===== Task data =====

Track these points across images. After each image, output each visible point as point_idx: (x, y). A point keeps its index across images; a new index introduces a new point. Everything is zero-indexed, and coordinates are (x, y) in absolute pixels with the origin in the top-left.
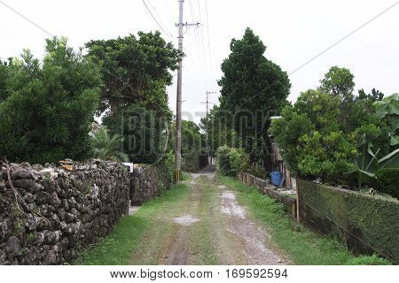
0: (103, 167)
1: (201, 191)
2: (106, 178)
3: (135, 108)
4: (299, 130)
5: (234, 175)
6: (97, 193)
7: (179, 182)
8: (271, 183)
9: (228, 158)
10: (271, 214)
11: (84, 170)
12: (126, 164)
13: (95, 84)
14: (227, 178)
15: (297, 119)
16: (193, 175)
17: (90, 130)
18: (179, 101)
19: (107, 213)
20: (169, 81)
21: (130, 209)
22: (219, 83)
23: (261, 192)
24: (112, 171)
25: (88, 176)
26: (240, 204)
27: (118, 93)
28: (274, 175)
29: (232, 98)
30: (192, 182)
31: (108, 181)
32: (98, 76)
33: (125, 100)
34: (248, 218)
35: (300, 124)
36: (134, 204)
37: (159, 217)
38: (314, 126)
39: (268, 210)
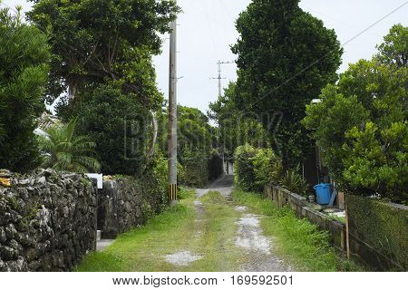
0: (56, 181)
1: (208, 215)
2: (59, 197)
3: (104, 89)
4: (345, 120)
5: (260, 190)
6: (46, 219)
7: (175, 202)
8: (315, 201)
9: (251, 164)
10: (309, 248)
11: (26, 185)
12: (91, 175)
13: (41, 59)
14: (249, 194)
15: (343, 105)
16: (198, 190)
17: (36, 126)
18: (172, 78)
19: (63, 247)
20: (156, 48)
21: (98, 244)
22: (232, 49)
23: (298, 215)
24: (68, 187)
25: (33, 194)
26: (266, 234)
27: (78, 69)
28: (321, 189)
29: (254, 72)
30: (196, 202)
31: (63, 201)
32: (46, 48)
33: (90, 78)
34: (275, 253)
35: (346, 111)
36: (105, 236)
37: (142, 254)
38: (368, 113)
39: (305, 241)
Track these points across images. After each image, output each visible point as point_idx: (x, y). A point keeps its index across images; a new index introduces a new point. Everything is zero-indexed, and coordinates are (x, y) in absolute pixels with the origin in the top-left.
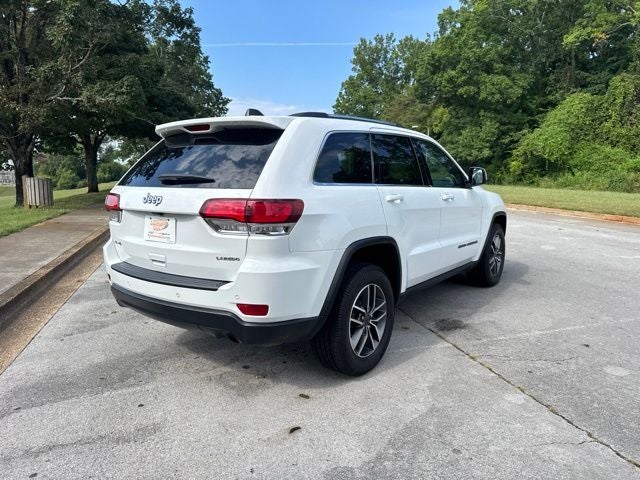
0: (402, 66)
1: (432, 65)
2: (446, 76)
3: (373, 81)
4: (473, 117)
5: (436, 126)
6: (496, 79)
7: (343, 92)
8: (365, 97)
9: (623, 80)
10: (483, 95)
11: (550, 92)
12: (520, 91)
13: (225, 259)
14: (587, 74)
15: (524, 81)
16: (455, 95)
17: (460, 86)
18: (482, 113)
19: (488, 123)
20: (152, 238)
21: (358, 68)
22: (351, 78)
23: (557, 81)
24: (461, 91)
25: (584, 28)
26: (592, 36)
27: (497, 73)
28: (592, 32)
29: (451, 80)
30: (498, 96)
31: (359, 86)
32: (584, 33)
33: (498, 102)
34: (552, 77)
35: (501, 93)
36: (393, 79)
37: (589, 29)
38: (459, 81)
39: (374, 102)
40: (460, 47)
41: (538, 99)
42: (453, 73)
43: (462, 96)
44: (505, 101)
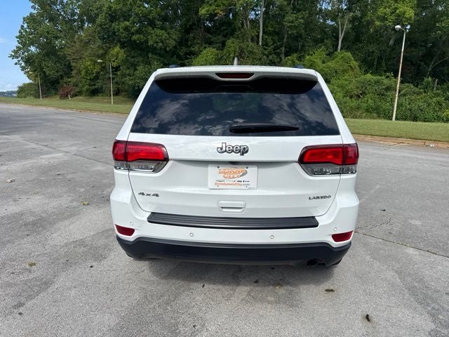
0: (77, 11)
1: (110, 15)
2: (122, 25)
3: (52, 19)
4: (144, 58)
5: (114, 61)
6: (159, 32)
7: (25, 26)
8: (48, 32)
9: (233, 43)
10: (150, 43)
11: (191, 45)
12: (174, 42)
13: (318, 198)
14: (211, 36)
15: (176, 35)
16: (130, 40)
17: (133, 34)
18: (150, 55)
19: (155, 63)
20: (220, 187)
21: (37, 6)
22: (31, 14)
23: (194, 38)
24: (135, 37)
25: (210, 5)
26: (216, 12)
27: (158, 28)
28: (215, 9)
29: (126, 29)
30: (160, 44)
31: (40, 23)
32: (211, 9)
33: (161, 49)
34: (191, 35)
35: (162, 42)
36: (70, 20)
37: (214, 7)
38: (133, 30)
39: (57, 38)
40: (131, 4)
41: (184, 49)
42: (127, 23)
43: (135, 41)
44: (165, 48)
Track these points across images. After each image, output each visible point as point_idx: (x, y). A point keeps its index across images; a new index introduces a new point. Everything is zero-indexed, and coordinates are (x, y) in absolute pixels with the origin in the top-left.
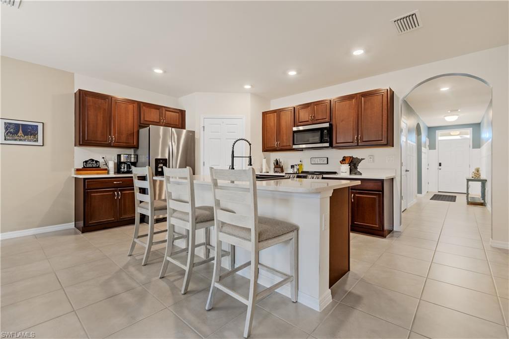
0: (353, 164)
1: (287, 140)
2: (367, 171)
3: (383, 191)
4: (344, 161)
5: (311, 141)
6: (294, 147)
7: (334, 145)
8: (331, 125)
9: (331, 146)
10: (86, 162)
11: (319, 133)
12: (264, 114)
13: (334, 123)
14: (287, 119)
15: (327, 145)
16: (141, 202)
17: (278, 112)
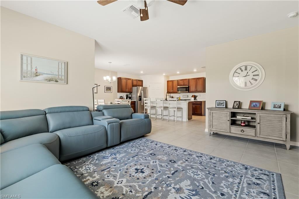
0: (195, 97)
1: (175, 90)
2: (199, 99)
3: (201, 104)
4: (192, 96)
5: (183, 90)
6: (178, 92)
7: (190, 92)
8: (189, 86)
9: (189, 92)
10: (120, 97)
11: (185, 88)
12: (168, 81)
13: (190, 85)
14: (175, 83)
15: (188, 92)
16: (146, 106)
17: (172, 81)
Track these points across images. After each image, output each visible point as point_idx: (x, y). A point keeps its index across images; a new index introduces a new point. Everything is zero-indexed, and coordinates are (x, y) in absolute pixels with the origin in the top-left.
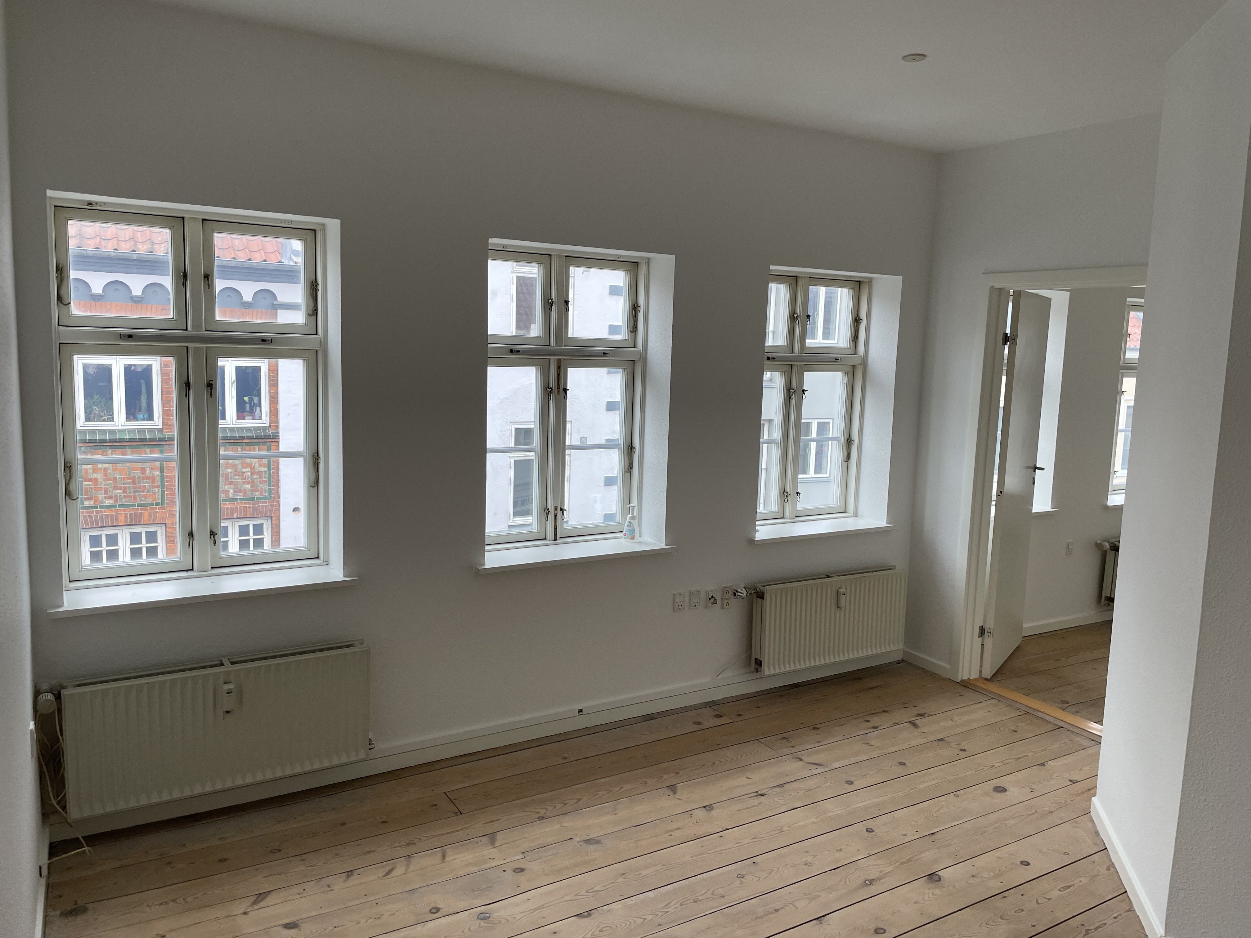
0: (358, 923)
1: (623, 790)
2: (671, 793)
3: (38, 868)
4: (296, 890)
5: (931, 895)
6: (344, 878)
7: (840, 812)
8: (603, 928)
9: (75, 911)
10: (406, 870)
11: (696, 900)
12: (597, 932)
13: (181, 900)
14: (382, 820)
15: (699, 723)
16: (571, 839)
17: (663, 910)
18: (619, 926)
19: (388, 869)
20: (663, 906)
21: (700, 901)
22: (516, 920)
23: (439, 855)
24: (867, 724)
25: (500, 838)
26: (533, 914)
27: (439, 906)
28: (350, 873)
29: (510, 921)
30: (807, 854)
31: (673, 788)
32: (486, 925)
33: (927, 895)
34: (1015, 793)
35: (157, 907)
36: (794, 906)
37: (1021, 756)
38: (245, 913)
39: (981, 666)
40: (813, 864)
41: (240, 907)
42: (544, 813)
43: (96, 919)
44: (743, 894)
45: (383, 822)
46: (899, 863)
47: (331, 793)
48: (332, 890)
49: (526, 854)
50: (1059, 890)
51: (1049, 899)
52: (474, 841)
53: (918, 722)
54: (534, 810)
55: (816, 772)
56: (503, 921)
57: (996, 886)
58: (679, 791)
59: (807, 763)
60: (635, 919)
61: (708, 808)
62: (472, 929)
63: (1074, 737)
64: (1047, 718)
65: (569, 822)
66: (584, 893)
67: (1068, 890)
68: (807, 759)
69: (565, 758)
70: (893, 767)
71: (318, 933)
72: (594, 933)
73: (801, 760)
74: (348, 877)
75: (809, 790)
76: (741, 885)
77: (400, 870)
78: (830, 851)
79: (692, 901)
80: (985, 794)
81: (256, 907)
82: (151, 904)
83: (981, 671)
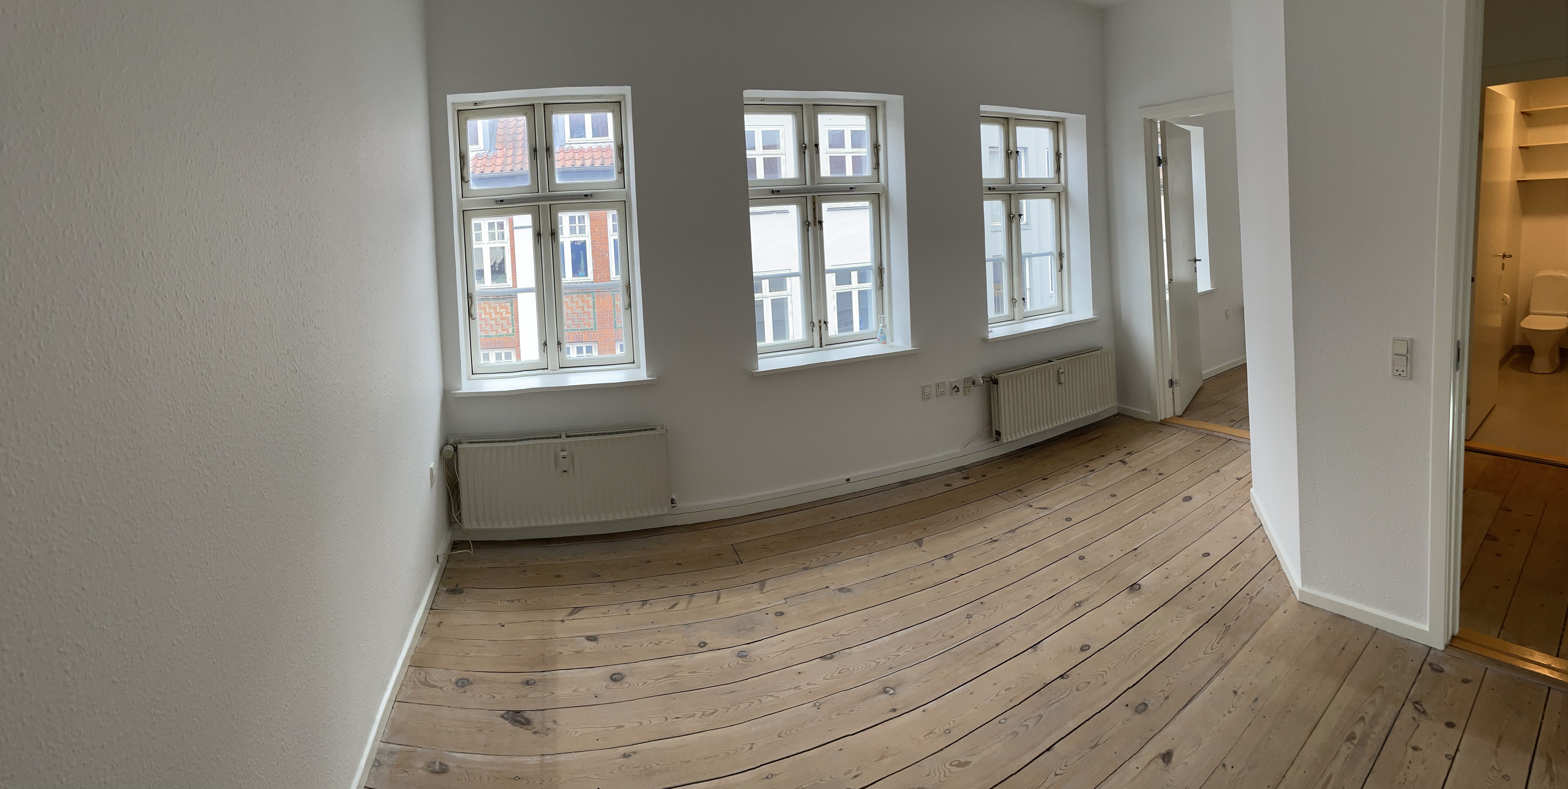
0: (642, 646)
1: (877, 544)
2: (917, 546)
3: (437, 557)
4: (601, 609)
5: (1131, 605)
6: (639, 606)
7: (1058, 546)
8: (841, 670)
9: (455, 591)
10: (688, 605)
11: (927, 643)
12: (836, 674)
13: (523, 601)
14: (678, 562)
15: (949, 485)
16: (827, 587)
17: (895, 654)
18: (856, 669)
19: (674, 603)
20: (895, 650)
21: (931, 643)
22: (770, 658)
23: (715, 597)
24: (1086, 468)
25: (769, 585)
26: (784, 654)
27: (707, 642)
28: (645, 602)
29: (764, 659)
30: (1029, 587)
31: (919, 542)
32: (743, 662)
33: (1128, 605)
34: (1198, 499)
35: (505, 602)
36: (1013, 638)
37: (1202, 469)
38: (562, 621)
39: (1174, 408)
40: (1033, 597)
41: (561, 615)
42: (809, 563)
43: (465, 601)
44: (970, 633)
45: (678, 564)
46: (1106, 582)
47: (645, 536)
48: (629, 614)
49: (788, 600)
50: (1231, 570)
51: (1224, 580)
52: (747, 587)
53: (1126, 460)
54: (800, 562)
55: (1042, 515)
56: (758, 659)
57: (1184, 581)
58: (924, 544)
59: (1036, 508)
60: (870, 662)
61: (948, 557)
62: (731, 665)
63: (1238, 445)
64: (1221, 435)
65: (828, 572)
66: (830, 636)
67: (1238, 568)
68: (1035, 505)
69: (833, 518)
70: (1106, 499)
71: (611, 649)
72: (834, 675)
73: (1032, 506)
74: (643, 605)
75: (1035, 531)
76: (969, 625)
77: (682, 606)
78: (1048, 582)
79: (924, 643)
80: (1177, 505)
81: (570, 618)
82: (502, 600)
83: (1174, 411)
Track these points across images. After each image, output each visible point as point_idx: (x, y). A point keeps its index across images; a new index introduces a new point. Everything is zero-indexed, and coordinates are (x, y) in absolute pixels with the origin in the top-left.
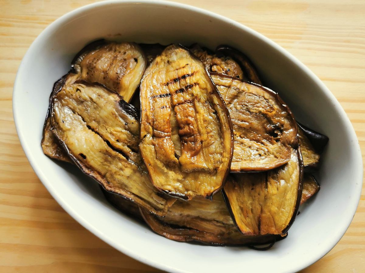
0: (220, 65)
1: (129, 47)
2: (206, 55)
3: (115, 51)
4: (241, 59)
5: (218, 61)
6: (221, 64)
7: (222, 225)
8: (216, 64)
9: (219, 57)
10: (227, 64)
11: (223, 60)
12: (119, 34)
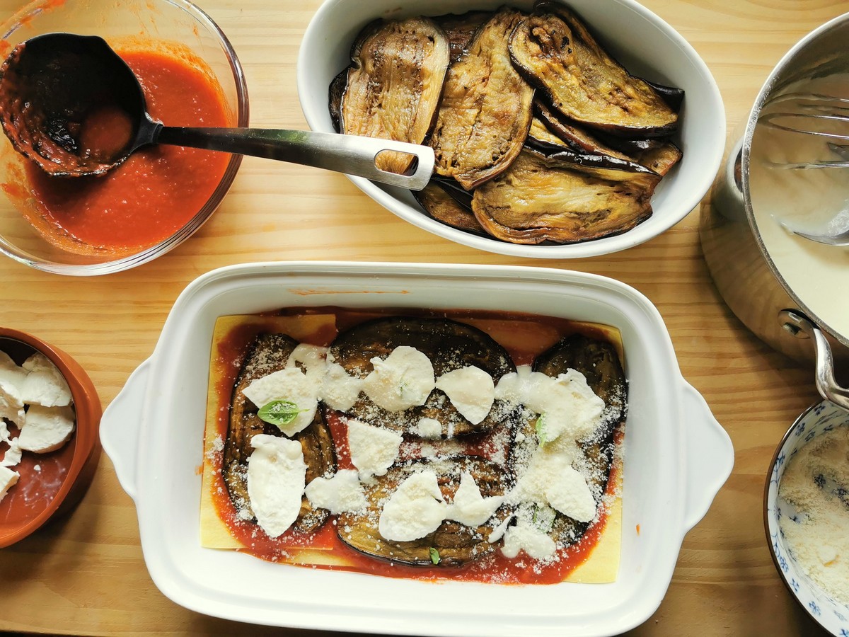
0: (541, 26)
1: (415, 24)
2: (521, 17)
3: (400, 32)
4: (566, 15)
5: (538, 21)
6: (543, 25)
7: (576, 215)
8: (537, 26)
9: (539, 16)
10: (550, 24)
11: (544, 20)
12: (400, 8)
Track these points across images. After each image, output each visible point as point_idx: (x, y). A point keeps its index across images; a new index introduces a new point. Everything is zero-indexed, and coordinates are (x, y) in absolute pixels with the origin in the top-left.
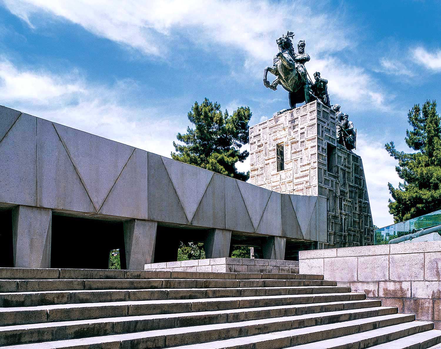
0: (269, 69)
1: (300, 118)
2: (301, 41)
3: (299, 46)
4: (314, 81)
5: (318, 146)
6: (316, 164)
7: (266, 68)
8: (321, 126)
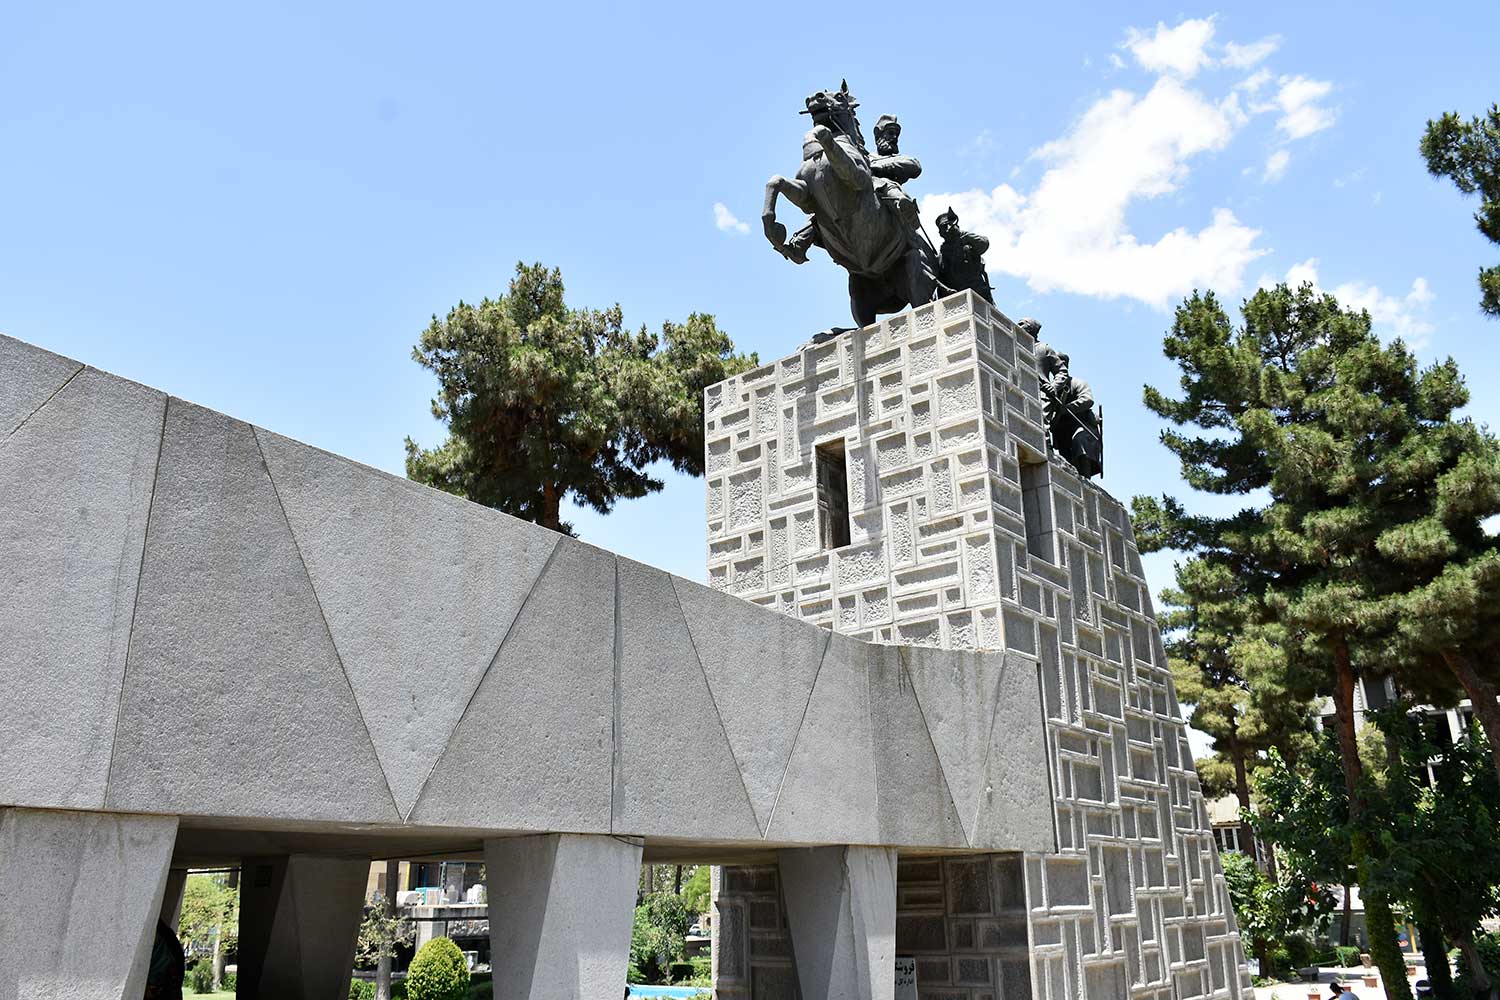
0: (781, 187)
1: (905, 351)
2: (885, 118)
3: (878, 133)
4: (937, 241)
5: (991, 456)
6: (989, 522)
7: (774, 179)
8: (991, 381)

=====

## Task item
Copy the records from their start to the line with "39: (305, 241)", swapping "top-left" for "upper-left" and leaving everything else unchanged. Omit the pictures from your copy.

## Completed task
Track these points across images. After each image, output each visible point as point_idx: (x, y). A point keeps its index across images; a new index introduces a new point. Everything is zero-indexed, and coordinates are (x, y) in absolute pixels with the origin in the upper-left.
0: (103, 167)
1: (201, 191)
2: (106, 178)
3: (135, 108)
4: (299, 130)
5: (234, 175)
6: (97, 193)
7: (179, 182)
8: (271, 183)
9: (228, 158)
10: (271, 214)
11: (84, 170)
12: (126, 164)
13: (95, 84)
14: (227, 178)
15: (297, 119)
16: (193, 175)
17: (90, 130)
18: (179, 101)
19: (107, 213)
20: (169, 81)
21: (130, 209)
22: (219, 83)
23: (261, 192)
24: (112, 171)
25: (88, 176)
26: (240, 204)
27: (118, 93)
28: (274, 175)
29: (232, 98)
30: (192, 182)
31: (108, 181)
32: (98, 76)
33: (125, 100)
34: (248, 218)
35: (300, 124)
36: (134, 204)
37: (159, 217)
38: (314, 126)
39: (268, 210)
0: (56, 181)
1: (208, 215)
2: (59, 197)
3: (104, 89)
4: (345, 120)
5: (260, 190)
6: (46, 219)
7: (175, 202)
8: (315, 201)
9: (251, 164)
10: (309, 248)
11: (26, 185)
12: (91, 175)
13: (41, 59)
14: (249, 194)
15: (343, 105)
16: (198, 190)
17: (36, 126)
18: (172, 78)
19: (63, 247)
20: (156, 48)
21: (98, 244)
22: (232, 49)
23: (298, 215)
24: (68, 187)
25: (33, 194)
26: (266, 234)
27: (78, 69)
28: (321, 189)
29: (254, 72)
30: (196, 202)
31: (63, 201)
32: (46, 48)
33: (90, 78)
34: (275, 253)
35: (346, 111)
36: (105, 236)
37: (142, 254)
38: (368, 113)
39: (305, 241)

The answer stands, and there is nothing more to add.